Desde mi ventana
Carmen Heras

En la toma de posesión de los componentes del equipo rectoral, una Vicerrectora muy querida por mi, se dirigió al rector y al público asistente para manifestar en nombre de todos el agradecimiento a la distinción, y su compromiso con el trabajo y esfuerzo durante el tiempo de mandato. En un momento dado, se dirigió a su pareja y a la de cada miembro del equipo, por sus nombres de pila, para solicitarles comprensión pues a partir de ahora van a quitarles tiempo de estar con ellos, en favor del trabajo de gestión en la universidad.

Entiendo el gesto, desde luego, pero (aún respetándolo y mucho) no pudo menos de asombrarme y producirme una pequeña reflexión hecha desde el cariño. Vuelvo la vista atrás, hacia mi propia historia, y no me veo haciendo lo mismo con mi gente y mi familia. No, en público. Y hay que ver la de horas de mi vida personal que yo he regalado, cedido, empleado…(como quieran ustedes decirlo) al trabajo colectivo, al bien común.

¿Por qué no lo hice? Porque nunca fue necesario explicarlo (en y fuera de casa) de manera explícita. Entraba dentro del respeto a mi propia independencia personal, se apoyaba en la debida madurez de todos, y formaba parte del propio compromiso que cada miembro de mi querido núcleo familiar adquirió junto conmigo (por haberme dedicado yo a la cosa pública) a favor de gente anónima y sin exigir ninguna clase de premio para ellos mismos.

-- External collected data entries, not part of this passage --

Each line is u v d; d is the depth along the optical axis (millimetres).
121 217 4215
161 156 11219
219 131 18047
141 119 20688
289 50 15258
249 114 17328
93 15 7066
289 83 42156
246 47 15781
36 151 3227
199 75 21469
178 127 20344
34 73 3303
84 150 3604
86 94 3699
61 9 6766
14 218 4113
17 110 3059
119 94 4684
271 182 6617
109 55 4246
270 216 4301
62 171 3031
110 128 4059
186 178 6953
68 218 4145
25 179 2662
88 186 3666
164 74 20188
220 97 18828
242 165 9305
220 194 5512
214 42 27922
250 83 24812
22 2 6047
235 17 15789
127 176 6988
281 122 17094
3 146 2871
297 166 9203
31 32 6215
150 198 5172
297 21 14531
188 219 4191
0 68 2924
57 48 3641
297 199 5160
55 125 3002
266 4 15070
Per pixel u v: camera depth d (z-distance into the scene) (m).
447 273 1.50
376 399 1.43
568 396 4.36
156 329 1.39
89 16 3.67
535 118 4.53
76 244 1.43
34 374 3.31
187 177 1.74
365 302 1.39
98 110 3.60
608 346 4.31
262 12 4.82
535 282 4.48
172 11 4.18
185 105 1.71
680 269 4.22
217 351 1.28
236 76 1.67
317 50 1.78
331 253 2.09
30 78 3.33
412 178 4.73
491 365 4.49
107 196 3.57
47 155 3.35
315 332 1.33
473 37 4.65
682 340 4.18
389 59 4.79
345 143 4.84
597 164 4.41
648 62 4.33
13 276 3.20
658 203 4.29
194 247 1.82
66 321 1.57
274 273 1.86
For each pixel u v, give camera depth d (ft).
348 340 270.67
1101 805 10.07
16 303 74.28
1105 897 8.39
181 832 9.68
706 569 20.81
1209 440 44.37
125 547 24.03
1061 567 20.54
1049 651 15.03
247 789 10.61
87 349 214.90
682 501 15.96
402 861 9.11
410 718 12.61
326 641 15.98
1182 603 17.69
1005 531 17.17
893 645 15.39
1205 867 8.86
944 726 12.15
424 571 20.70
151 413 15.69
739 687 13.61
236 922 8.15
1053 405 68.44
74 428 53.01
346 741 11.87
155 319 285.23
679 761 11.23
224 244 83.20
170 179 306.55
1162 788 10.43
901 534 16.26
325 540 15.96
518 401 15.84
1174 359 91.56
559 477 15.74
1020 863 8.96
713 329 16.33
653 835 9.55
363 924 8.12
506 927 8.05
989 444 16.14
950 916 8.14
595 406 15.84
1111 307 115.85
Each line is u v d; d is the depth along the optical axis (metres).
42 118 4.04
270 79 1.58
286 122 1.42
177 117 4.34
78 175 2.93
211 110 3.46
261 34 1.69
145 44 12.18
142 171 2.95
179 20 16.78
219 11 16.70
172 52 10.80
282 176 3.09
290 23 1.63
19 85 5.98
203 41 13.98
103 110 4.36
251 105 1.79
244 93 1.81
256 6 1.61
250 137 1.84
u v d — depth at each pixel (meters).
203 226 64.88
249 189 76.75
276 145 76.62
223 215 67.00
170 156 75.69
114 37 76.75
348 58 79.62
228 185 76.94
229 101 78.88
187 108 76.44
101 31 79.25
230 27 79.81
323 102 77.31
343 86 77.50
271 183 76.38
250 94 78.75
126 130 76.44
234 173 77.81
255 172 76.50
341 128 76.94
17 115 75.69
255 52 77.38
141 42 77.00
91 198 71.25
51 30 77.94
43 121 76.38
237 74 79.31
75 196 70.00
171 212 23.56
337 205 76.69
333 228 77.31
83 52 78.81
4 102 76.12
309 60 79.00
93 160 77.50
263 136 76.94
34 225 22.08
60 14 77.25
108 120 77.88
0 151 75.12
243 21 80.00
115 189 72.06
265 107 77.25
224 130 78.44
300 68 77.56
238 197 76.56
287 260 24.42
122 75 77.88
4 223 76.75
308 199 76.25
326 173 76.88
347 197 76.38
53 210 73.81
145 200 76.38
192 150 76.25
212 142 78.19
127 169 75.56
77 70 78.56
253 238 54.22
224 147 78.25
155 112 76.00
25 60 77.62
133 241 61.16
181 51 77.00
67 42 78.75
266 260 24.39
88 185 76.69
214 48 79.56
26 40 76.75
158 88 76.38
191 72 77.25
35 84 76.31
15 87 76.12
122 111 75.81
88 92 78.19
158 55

La carga de la prueba se sustenta en los testimonios demoledores de las malas prácticas políticas

Es cierto que la vida demuestra que dicho planteamiento no ha funcionado en todos los casos. Entre las personas involucradas en el trabajo público (político o de otro tipo cualquiera) hay muchos y muchas con vidas personales estropeadas. En Madrid, decíamos cuando tratábamos este asunto que “para estar en política o te entiende tu pareja o te tienes que divorciar”. No hay otra. Revisen y vean. Es cierto que últimamente ha adquirido prestigio la supremacía de la vida personal sobre otras obligaciones. La carga de la prueba se sustenta en los testimonios demoledores de las malas prácticas políticas. Pero, a mi entender, creo que subyace (además) y de manera sibilina, una disminución del coraje femenino para dar por sentado su derecho real a entrar y trabajar en los campos de dirección del sector político, académico, etc. Mi mente recuerda aquella chica vallisoletana que mientras estuvo estudiando conmigo enrevesados apuntes de Física, acunaba a su hijo en la cuna, pues al marido ni se le veía ni se le esperaba. En el gesto, aparentemente anodino, había el empuje de las grandes decisiones que impulsaron los derechos públicos de las mujeres. Tampoco ella pidió permiso para hacer una carrera. Y allí estaba, haciéndola.